Following growing concerns over its conduct in recent months, from its handling of Sarah Everard’s death and the discovery that officers had photographed the bodies of two murdered sisters, to its initial decision to not investigate the Downing Street parties held in lockdown, the Metropolitan Police has triggered yet another wave of public outrage after a new report uncovered “a culture of misogyny, harassment, racism and homophobia” within the force.

With that list, there have been calls for its commissioner Cressida Dick to resign - following claims that she had not tackled the force’s misogynistic culture.

The new report, published by the force’s watchdog - the IOPC (the Independent Office for Police Conduct) – highlighted just what everyone thinks of it. Met Police officers sent one another racist, sexist, homophobic messages and even included references to rape, according to the report.

Officers sent WhatsApp and Facebook messages saying; “I would happily rape you” and “if I was single I would happily chloroform you”. According to the report, these messages were described as “banter”, which “became a cover for bullying and harassment”.

There were references to officers going to a festival dressed as known sex offenders and a molested child, while other investigations looked into the use of steroids, bullying and sexual harassment of other officers. There were further concerns raised about an officer assaulting his partner, other officers demonstrating misogynist behaviour and actions, deleting material relevant to an ongoing criminal investigation, and a failure to report, challenge or appropriately deal with such allegations.

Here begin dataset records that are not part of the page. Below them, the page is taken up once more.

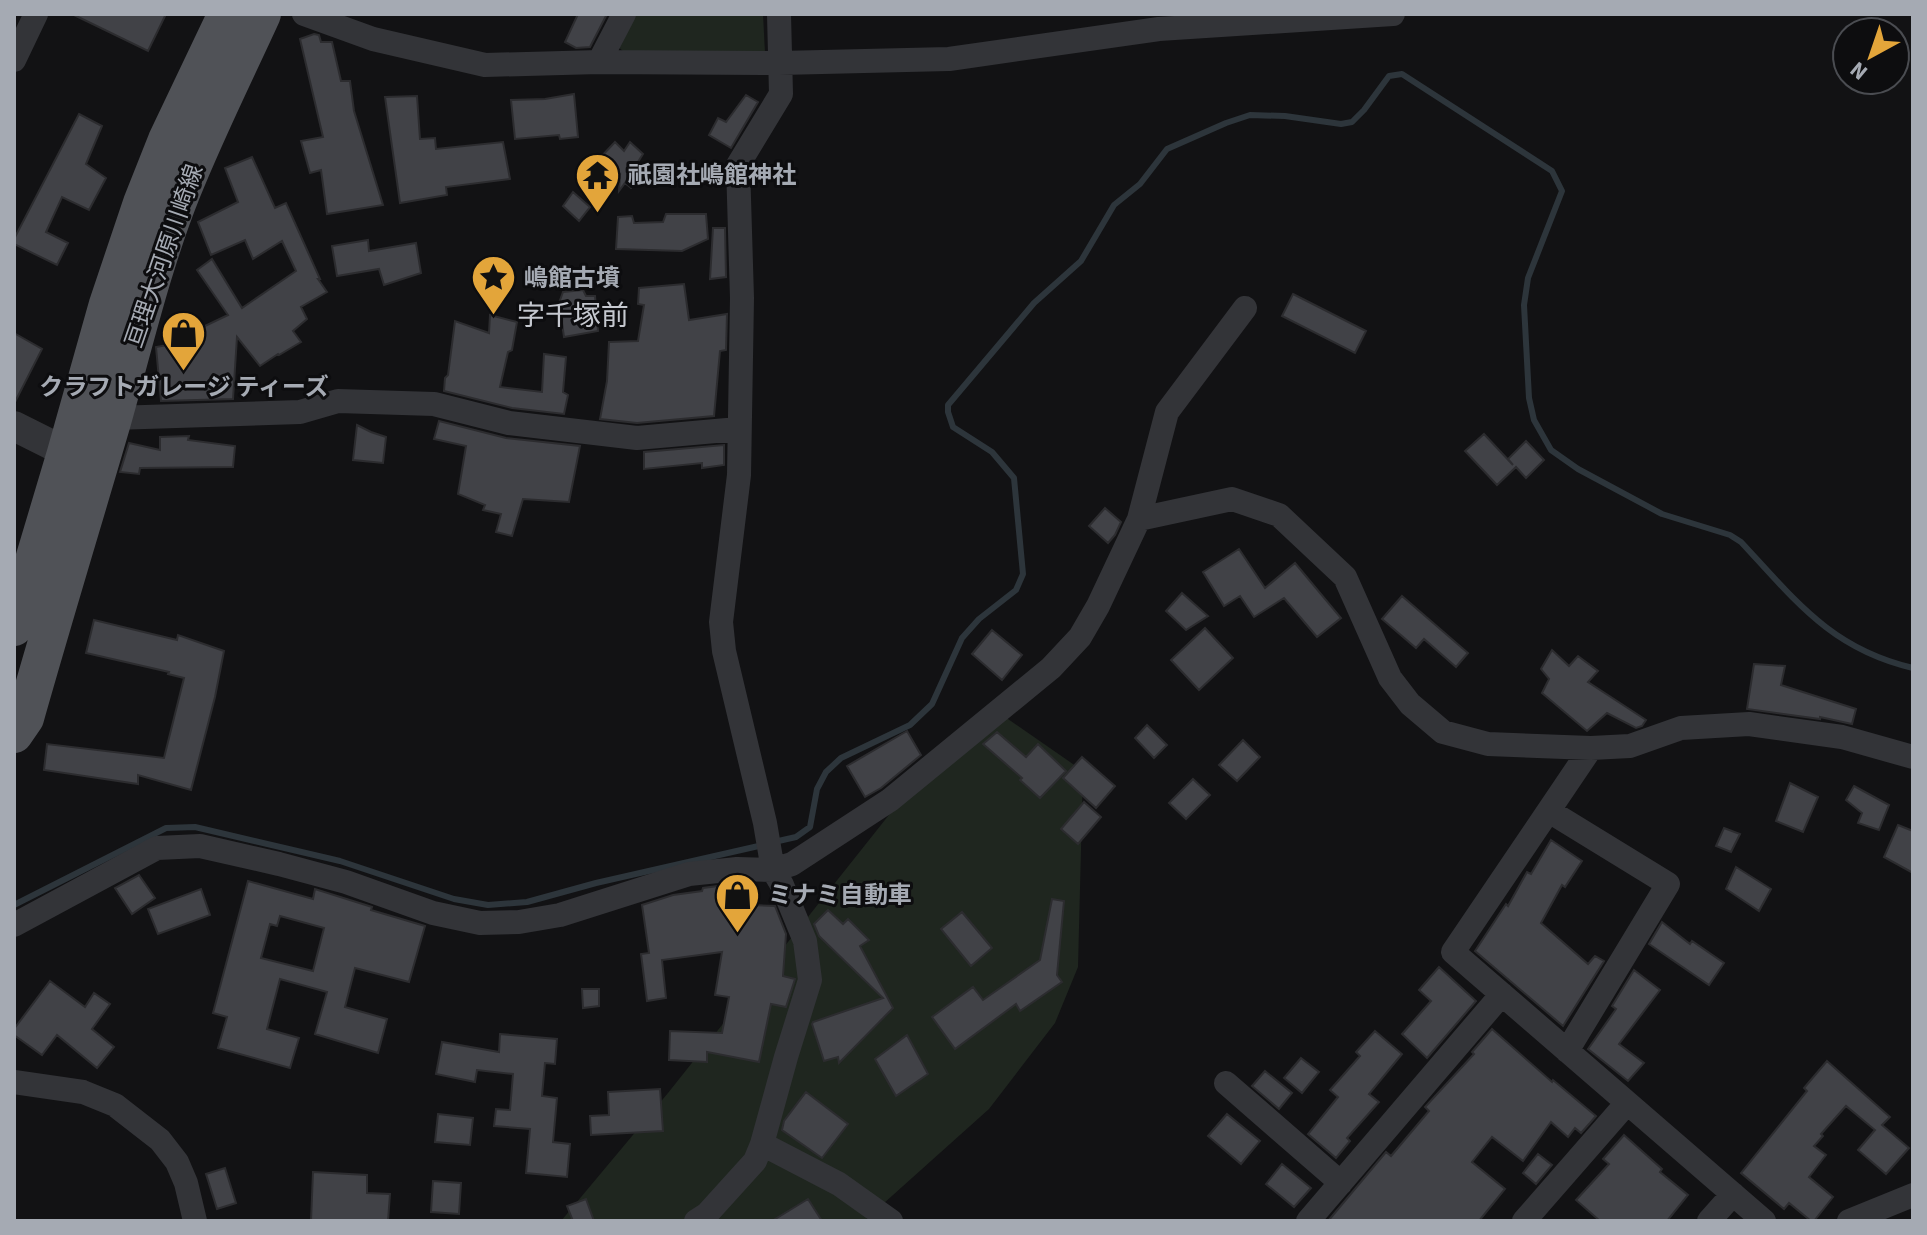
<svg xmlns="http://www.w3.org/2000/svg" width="1927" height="1235" font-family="'Source Sans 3','Noto Sans JP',sans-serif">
<rect width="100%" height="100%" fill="#121214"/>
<path fill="#1f261f" d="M634 14H763L765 53 628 55 618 47Z
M998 712 1083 771 1078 967 1055 1023 989 1109 864 1221H561L668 1093 900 801Z"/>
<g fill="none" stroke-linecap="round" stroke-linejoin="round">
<path stroke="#2d353b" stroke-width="6" d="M774 842 796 837 810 827 817 789 826 772 841 758 910 725 932 704 962 638 979 619 1016 590 1023 574 1014 478 992 452 953 427 948 412V405L1034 303 1081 261 1114 205 1140 184 1167 149 1226 123 1250 115 1285 116 1341 124 1352 122 1364 110 1389 76 1402 74 1552 171 1562 191 1528 278 1524 305 1529 398 1534 420 1551 450 1578 469 1662 514 1730 535 1741 542C1795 600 1831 649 1913 668
M14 905 166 828 195 827 340 861 454 899 488 905 527 902 596 883 763 845"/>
</g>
<path fill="#414247" stroke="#2c2c2f" stroke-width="2" fill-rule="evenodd" d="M72 14H166L148 51Z
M578 14H607L590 47 576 48 565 42Z
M314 34 319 35 321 42H332L341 81H350L354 111 383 205 327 214 321 170 310 173 301 141 323 137 300 39Z
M574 94 578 137 560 139 559 135 515 139 511 100 545 99Z
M746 95 758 102 731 148 709 135 718 118 726 122Z
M417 96 420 139 435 138 436 149 503 142 510 179 446 187 447 195 400 203 385 97Z
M79 114 102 126 86 164 106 178 89 210 62 197 46 232 68 243 57 265 14 244V239Z
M615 142 624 151 630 142 643 154 638 162 649 169 631 188 625 183 619 191 620 175 618 177 598 160Z
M252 157 275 208 286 203 320 279H318L327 292 301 307 307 319 293 331 301 342 279 355 278 354 260 366 237 337 233 399 161 401 156 347 179 343 178 331 205 326 228 315 197 270 212 259 242 308 296 271 282 241 253 259 245 240 211 255 198 222 238 202 225 168Z
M573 192 590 207 579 221 563 206Z
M666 214H706L708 239 682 251 616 249 618 217 632 216 634 223 663 222Z
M713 228H725L726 277 710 279Z
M368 240 369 251 416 243 421 273 384 285 379 269 337 276 332 246Z
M684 284 689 320 727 314 726 350 720 351 714 416 637 423 600 419 607 381 609 342 638 341 644 305 638 304 639 288Z
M583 290 586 296H595L598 331 564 337 559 303 563 292Z
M1293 294 1366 331 1355 353 1282 316Z
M490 315 517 322 512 350 508 352 500 387 542 392 544 354 566 357 563 392 568 395 564 414 512 408 444 391 445 378 448 375 455 321 489 333Z
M14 333 42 349 14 404Z
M439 421 506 438 580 446 569 502 523 499 512 536 496 532 501 514 483 510 485 505 458 494 466 446 434 439Z
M357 425 371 432 386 437 383 463 353 460Z
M1484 434 1513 465 1508 459 1526 441 1544 460 1526 478 1516 467 1497 485 1465 451Z
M189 436 188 440 235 446 233 467 140 468 139 474 120 472 129 443 160 450V437Z
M724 445V465L702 468V463L644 469V452Z
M1105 508 1121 522 1115 535 1108 543 1089 526Z
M1239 549 1265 588 1295 563 1341 618 1317 637 1284 598 1254 617 1240 596 1224 606 1203 572Z
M1182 593 1208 616 1186 630 1166 611Z
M1402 596 1468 653 1456 667 1424 639 1416 648 1382 619Z
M94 620 177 640 178 635 224 651 215 697 191 790 138 775V784L44 770 47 744 164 758 184 678 168 674 169 672 86 653Z
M1205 628 1233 658 1199 690 1171 660Z
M992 630 1022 655 1002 680 972 654Z
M1552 650 1569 666 1578 656 1598 671 1588 682 1646 720 1642 726 1636 728 1607 713 1587 731 1542 693 1549 679 1541 669Z
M1754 664 1785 666 1781 685 1856 709 1852 724 1820 717V719L1747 709Z
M1147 725 1167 745 1154 758 1135 738Z
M907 731 921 755 881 788 865 797 847 766Z
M997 732 1026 757 1038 744 1066 771 1040 798 1020 780 1022 778 983 744Z
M1243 740 1260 757 1237 781 1219 765Z
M1082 757 1115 786 1096 808 1063 778Z
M1193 779 1210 795 1186 819 1169 803Z
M1790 783 1818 797 1803 832 1776 821Z
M1854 786 1889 805 1879 830 1858 823 1862 813 1846 800Z
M1084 802 1101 817 1078 844 1061 829Z
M1898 825 1913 831V873L1884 857Z
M1724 828 1740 834 1731 852 1716 846Z
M1551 840 1582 861 1565 887 1562 885 1541 923 1588 964 1595 956 1604 961 1563 1026 1475 951 1506 904 1508 906 1527 872 1531 874Z
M1736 867 1771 889 1759 911 1726 889Z
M139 875 155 898 132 914 115 888Z
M248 881 313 899 315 889 372 907 371 910 425 926 409 982 355 968 345 1007 387 1019 378 1053 315 1034 327 992 280 979 267 1029 299 1038 290 1068 218 1048 227 1017 213 1013ZM280 916 324 928 313 971 261 958 270 924 277 926Z
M726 885 725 904 775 906 786 934 783 976 795 979 786 1007 771 1004 759 1062 707 1052V1062L669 1060 670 1031 722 1033 729 997 715 995 722 952 662 960 666 998 647 1001 641 954 649 953 642 905 673 895 702 891 703 888Z
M201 889 210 915 158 934 148 909Z
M1052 899 1064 901 1057 975 1062 982 1020 1011 1016 1004 955 1049 932 1017 973 987 983 1000 1040 960Z
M828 910 843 924 848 919 869 940 860 946 893 1008 839 1063 838 1057 824 1061 812 1024 813 1022 883 998 819 936 814 924Z
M962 912 992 948 971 966 941 929Z
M1662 922 1690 944 1692 941 1724 963 1709 985 1649 944Z
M1439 967 1476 1001 1427 1058 1402 1034 1431 1001 1419 990Z
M1634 970 1660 990 1619 1044 1644 1063 1628 1081 1588 1049 1616 1009 1612 1006Z
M50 981 85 1007 94 993 110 1004 92 1029 114 1047 97 1068 57 1035 42 1055 14 1035V1029Z
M582 989H599V1006L583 1008Z
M1492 1029 1552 1082 1553 1080 1596 1116 1590 1123 1581 1133 1575 1128 1568 1137 1551 1122 1523 1161 1492 1137 1472 1162 1505 1189 1479 1221H1328L1386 1152 1391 1156 1429 1111 1425 1107 1474 1054 1472 1052Z
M1375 1031 1402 1054 1369 1094 1379 1102 1347 1138 1350 1141 1336 1158 1308 1134 1338 1097 1330 1090 1360 1056 1356 1052Z
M500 1034 557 1039 555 1064 545 1063 542 1096 557 1098 553 1142 570 1144 567 1177 526 1173 530 1129 494 1126 496 1109 510 1110 513 1074 477 1070 475 1082 436 1074 442 1042 499 1052Z
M907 1035 928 1074 896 1096 875 1059Z
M1301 1058 1319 1072 1302 1093 1284 1078Z
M1827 1061 1890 1117 1882 1125 1909 1148 1886 1174 1858 1150 1875 1130 1846 1106 1821 1134 1823 1136 1814 1146 1826 1155 1809 1177 1833 1197 1814 1221H1811L1789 1203 1784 1209 1741 1173 1807 1091 1804 1088Z
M1265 1071 1292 1093 1279 1109 1252 1086Z
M660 1089 663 1131 591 1135 590 1116 609 1115 608 1092Z
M806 1092 848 1124 822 1158 782 1130 784 1121Z
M438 1114 473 1118 470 1145 435 1142Z
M1227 1114 1260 1141 1241 1164 1208 1136Z
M1624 1135 1662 1169 1660 1172 1688 1195 1667 1221H1600L1576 1200 1609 1164 1603 1159Z
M1538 1154 1552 1165 1536 1184 1523 1173Z
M1282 1164 1311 1188 1294 1207 1266 1184Z
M225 1168 236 1203 217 1209 206 1174Z
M313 1172 367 1175V1193L390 1194 388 1221H311Z
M433 1181 461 1183 459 1214 431 1212Z
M586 1199 594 1221H573L567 1206Z
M808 1199 822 1221H772Z"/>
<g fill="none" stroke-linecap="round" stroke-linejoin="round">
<path stroke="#333438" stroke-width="24" d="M304 14 373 39 485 65 599 62 780 63 949 59 1159 29 1393 14
M14 60 36 14
M599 62 624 14
M113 418 300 412 338 401 434 404 509 423 637 438 738 429
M1139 519 1232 499 1279 515 1345 577 1390 678 1410 704 1443 732 1488 744 1591 748 1630 746 1681 728 1749 724 1842 737 1913 757
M1591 748 1453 952 1764 1221
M1549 811 1668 884 1567 1051
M14 925 157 848 200 846 279 864 346 882 433 913 480 923 519 922 560 915 689 874 737 869 773 870 792 864 890 800 1051 668 1080 637 1098 606 1139 519 1167 412 1245 308
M14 1082 83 1092 115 1105 160 1140 177 1162 186 1183 195 1221
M1226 1083 1341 1183
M762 1144 839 1184 891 1221
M696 1221 707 1214 755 1161 762 1144 786 1057 810 980 805 941 782 885 773 870 765 823 724 651 721 622 739 475 742 298 738 165 781 94 779 14
M1308 1221 1502 994
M1524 1221 1627 1103
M1709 1221 1733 1194
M1849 1221 1913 1195"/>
<path stroke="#333438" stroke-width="30" d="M14 426 86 462"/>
<path stroke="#505257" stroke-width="38" d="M14 627 66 453 108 304 142 203 167 140 227 14
M14 734 25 718C53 619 83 521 112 422 134 344 152 266 182 191 206 131 235 73 262 14"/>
</g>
<defs>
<symbol id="temple-pin" viewBox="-11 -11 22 30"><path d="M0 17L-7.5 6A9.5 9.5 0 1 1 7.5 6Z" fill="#e3a53a" stroke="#0d0d0f"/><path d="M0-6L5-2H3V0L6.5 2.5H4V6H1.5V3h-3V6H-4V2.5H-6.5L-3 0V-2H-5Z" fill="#111"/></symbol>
<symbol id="sight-pin" viewBox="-11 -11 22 30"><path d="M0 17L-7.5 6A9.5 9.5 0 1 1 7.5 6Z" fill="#e3a53a" stroke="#0d0d0f"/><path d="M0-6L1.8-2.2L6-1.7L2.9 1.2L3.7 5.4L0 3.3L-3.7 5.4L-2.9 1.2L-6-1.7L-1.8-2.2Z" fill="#111"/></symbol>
<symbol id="shop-pin" viewBox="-11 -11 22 30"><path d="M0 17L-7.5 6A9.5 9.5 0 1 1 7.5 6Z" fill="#e3a53a" stroke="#0d0d0f"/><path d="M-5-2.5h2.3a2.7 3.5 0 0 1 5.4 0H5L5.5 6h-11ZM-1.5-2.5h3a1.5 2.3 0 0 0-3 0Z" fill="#111"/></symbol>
</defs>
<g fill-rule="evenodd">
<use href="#temple-pin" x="572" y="150" width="51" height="69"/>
<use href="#sight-pin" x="468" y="252" width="51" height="69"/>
<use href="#shop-pin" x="158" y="308" width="51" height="69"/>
<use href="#shop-pin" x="712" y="870" width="51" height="69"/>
</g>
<g text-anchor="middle" stroke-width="6" stroke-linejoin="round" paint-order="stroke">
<g font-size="24" font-weight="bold" fill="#a5aab3" stroke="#0d0d0f" text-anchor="start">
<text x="628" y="183">祇園社嶋館神社</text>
<text x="524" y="286">嶋館古墳</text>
<text x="184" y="395" text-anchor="middle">クラフトガレージ ティーズ</text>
<text x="768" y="903">ミナミ自動車</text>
</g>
<g font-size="24" fill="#a5aab3" stroke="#0d0d0f">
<text transform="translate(164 256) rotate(-71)" y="8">亘理大河原川崎線</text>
</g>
<g font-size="28" fill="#c5c8cf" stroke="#0d0d0f">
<text x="573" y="325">字千塚前</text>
</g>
</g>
<rect width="1927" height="1235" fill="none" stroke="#a5aab3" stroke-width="32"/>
<g transform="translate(1871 56) rotate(220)"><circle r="38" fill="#0d0d0f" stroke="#4a4c51" stroke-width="2"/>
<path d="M0-6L14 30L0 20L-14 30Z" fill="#e3a53a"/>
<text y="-12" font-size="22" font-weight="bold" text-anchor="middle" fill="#a5aab3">N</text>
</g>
</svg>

The IOPC explained: “We believe these incidents are not isolated or simply the behaviour of a few ‘bad apples’.” The watchdog’s regional director, Sal Naseem, also said: “The behaviour we uncovered is disgraceful and fell well below the standards expected of the officers involved.

“While these officers predominantly worked in teams in Westminster, which have since been disbanded, we know from other recent cases that these issues are not isolated or are they historic.” He added: “Colleagues were afraid to speak out about these behaviours for fear of being ostracised, demeaned or told to get another job.”

He also acknowledged that the report “is shocking and contains language which is offensive” and could be upsetting, but that it was key to provide context for why such hard-hitting recommendations will now be necessary. Fourteen officers were investigated over the course of the probe. Two were dismissed for gross misconduct and barred from further employment with the police.

Another two resigned and others faced disciplinary action, while nine are still serving with the force and another is working as a contractor in a staff position. This was part of the watchdog’s Operation Hotton probe, which was made up of nine linked independent investigations.

It began in March 2018 after allegations that an officer had sex with a drunk person at a police station. The investigation gradually expanded, with a focus on Charing Cross police station who worked together in Westminster. This team has now been disbanded.

Deputy assistant commissioner Bas Javid said: “I am angry and disappointed to see officers involved in sharing sexist, racist and discriminatory messages.

“It’s clear we have a lot of work to do to ensure bullying and discrimination does not exist in any part of the Met. The actions of these officers between 2016 and 2018 were unacceptable, unprofessional, disrespectful and deeply offensive. I read their messages with increasing disgust and shame.

“We haven’t waited for the IOPC’s report to take action – a number of officers have been subject to misconduct proceedings, including one officer dismissed and one who would have been dismissed had he not already resigned. Every Met employee has also been spoken to about responsible use of social media.

“We recognise that there is need for real change in the Met and we are committed to creating an environment that is even more intolerant to those who do not uphold the high values and standards expected of us.” In an official statement, the force said: “The conduct of a team of officers at Charing Cross Police Station in central London does not represent the values of the Metropolitan Police Service.

“We are deeply sorry to Londoners and everyone they have failed with their appalling conduct and acknowledge how this will damage the trust and confidence of many within the Met. Since this reprehensible behaviour was uncovered in 2017 we have taken a series of measures to hold those responsible to account and stamp out unacceptable behaviour.”

Twitter has now exploded with people calling for the entire force to be restructured, in an effort to root out the disgraceful” culture which.

Labour’s Shadow Home Secretary, Yvette Cooper, said the report has uncovered “appalling” behaviour from the Charing Cross police officers. “This kind of abuse, racism, misogyny, bullying and disrespect is a disgrace and should never have any place within policing, where the highest standards must always be maintained,” she said, adding that the report didn’t go far enough. She called for improved training and vetting, a culture of respect and the review of social media use before further calling for the Home Office to act so “the highest standards are always met across policing”.

Mayor of London Sadiq Khan said he was disgusted by the report’s findings, dubbing the conduct of these officers as “totally unacceptable”. He added: “What has been revealed by these investigations will only further damage public trust and confidence in the police.

“It is right that the team concerned has been disbanded and the police officers found to be involved have been dismissed, disciplined or have left the police. Anyone found to be responsible for sexism, racism, misogyny, Islamophobia, antisemitism, bullying or harassment does not deserve to wear the Met uniform and must be rooted out.”